▶ [Your goal]:
Gather every line from the entries below that contains the word "Nino", copying each one in full.

BEGIN Data section

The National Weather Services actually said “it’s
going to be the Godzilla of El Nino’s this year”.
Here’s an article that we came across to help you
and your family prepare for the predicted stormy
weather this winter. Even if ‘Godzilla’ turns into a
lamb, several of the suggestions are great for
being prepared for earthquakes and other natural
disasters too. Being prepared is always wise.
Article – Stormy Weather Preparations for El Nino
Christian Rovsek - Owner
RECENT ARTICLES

END Data section
BEGIN Data section

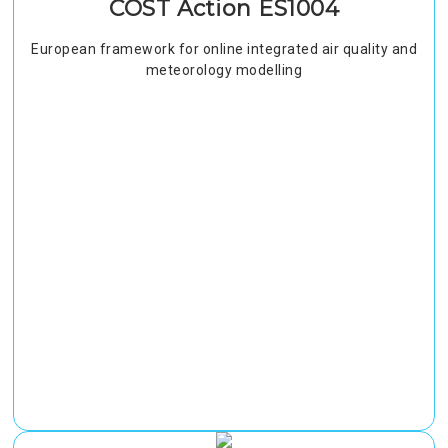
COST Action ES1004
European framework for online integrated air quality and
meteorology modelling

END Data section

▶ [Your solution]:
going to be the Godzilla of El Nino’s this year”.
Article – Stormy Weather Preparations for El Nino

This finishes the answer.